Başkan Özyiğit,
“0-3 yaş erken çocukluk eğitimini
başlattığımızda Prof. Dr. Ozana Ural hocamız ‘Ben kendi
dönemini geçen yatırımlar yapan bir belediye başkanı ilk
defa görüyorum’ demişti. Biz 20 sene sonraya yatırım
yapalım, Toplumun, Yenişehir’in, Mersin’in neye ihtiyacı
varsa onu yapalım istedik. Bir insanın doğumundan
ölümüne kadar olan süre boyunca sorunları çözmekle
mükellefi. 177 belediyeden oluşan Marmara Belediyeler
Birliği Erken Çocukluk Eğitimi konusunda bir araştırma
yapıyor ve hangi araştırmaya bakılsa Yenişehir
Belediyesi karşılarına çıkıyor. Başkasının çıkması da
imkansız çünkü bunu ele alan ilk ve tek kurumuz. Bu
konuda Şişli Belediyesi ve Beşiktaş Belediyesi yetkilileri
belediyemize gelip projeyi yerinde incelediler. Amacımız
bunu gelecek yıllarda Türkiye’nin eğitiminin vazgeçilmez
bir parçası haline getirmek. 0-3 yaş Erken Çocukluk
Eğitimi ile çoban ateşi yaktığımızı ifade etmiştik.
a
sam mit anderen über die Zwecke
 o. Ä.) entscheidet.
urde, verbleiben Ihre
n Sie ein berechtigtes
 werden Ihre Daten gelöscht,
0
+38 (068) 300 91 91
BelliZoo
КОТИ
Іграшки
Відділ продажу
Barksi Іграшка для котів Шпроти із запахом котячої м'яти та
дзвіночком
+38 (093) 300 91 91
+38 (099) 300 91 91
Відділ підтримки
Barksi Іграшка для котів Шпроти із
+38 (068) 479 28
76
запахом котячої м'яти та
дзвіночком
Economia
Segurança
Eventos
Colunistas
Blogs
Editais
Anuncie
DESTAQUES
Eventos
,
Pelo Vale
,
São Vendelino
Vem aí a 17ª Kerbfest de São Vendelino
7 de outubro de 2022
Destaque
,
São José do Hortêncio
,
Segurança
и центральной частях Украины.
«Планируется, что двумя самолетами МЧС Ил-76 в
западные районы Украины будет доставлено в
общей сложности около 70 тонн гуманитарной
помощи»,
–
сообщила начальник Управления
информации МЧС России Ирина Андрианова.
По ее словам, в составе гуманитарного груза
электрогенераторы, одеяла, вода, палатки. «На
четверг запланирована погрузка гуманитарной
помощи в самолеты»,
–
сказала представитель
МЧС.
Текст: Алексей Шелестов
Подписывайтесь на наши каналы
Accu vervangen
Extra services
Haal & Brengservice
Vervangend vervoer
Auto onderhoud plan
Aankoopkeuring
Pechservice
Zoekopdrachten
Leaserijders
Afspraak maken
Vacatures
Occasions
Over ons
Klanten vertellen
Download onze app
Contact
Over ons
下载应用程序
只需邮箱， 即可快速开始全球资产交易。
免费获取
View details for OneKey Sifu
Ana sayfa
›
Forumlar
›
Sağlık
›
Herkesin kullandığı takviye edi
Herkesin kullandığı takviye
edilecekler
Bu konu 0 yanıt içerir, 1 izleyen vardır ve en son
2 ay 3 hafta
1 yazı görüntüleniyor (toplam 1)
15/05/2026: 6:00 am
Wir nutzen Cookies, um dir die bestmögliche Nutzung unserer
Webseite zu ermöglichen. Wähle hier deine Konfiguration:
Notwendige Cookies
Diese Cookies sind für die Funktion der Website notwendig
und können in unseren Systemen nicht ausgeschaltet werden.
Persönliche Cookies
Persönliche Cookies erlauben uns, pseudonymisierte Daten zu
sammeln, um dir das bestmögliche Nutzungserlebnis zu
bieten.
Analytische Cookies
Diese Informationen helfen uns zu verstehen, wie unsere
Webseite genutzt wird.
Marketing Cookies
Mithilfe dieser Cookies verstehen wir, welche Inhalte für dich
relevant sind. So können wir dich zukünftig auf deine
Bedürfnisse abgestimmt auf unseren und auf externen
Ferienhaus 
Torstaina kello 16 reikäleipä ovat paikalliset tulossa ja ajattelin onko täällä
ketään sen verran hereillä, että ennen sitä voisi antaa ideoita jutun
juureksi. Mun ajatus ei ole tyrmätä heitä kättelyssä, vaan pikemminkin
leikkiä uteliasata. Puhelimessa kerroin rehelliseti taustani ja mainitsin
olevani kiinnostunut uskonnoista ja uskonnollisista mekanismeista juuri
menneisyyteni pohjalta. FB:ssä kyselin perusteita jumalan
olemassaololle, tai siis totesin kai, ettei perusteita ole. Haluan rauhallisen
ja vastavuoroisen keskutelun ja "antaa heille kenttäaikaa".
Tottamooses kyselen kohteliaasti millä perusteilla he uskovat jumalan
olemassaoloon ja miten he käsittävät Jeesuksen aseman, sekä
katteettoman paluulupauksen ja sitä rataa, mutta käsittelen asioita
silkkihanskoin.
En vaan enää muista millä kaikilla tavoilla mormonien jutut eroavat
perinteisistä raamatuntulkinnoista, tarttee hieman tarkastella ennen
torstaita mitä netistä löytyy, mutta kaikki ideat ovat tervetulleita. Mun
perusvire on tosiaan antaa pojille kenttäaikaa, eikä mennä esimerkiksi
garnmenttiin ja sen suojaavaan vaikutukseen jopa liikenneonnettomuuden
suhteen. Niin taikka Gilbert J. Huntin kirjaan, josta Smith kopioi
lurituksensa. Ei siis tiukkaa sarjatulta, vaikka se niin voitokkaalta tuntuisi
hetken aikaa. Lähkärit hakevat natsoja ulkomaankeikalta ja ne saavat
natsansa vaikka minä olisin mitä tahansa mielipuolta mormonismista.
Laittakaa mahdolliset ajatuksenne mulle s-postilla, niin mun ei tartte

▶ _What the task requires_
Count the lines in the items above that contain the string "vaikka". Case matters. Reply with the number alone.

▶ _Output of the task_
2